Our last question is from Salveen Richter with Goldman Sachs. Please proceed.

Hey, thanks. This is Matt on for Salveen. Congrats on the updates. Just three quick ones, if I may. I know it's still early, but do you think the 50 mg BID might be best based on just what you know about the PK profile? Second, will you share PFS data from the study in the near term? And then lastly, on the companion diagnostic for Cyclin E, will this be something that's straightforward to incorporate into a potential launch, or would it be more of a lift? Thank you.

Pablo Cagnoni
President and Head of Research and Development, Incyte Corporation

So the companion diagnostic should be straightforward. I think it was mentioned today, I think, by one of the speakers, IHC is a pretty straightforward test. It's widely available, no special equipment. I don't think that's going to be a problem, and I think, as I mentioned, we are on track to have that ready at the right time. I can't give a timeline for PFS.

We'll disclose PFS data when we consider the data mature enough to be disclosed. That's what we try to do. That's why we waited until we had 200 patients plus worth of safety data and the efficacy data you saw to disclose this for the first time. Once we have mature PFS, we'll disclose that. And the 50 BID, I'll answer the same way. The 50 BID cohort right now has longer follow-up.

Does it look better because it's better, or because, as Eka explained, the responses deepen over time, and the fifty BID has had a little bit longer follow-up? It's unclear at this point. That's all the questions online. Let me come back to the room, see if there are any burning questions. We have time for one, maybe two more.

One, two, three.

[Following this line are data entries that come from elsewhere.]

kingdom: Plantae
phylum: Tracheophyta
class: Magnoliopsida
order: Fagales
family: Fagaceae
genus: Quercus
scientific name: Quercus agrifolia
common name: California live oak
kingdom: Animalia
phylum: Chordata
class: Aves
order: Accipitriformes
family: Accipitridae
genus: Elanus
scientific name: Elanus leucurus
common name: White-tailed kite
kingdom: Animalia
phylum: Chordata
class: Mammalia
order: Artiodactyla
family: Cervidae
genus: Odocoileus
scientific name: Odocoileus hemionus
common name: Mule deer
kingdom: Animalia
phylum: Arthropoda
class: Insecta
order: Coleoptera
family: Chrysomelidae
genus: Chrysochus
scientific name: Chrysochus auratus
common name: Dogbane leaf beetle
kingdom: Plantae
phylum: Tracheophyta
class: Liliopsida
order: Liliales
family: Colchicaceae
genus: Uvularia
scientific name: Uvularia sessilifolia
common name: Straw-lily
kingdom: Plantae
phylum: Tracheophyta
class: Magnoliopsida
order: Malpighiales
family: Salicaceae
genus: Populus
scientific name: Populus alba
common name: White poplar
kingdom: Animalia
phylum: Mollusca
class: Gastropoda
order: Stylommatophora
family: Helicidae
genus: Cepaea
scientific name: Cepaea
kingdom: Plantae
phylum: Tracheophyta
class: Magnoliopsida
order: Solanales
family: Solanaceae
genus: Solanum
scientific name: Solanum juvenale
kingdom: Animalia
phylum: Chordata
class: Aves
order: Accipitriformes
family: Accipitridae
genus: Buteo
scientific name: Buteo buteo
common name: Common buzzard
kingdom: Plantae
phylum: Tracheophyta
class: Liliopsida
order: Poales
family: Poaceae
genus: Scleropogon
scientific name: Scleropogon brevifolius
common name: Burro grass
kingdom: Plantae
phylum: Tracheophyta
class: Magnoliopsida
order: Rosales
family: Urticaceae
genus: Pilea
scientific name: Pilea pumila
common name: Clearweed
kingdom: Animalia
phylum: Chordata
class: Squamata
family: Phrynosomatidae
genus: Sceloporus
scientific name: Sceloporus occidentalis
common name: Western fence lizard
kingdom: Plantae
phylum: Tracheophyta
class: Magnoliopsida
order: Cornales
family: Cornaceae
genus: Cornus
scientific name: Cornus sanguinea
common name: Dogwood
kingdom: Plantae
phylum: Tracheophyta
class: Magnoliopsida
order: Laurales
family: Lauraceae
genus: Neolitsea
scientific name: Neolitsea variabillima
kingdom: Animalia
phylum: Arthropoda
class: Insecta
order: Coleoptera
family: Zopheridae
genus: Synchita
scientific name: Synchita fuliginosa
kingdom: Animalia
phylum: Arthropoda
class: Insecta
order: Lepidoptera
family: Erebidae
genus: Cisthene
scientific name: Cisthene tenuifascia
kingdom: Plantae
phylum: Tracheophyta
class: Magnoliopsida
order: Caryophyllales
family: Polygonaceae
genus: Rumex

Thank you, everyone, for attending. I hope this was helpful. It was terrific for us to update you both on the results of an amazing pivotal trial, as well as what we believe is now a program that puts us on the lead for CDK2 inhibitors at a minimum in ovarian and endometrial cancer. Thank you, everybody, for attending and enjoy Barcelona.

Operator

Thank you. This will conclude today's conference. You may disconnect your lines at this time, and thank you for your participation.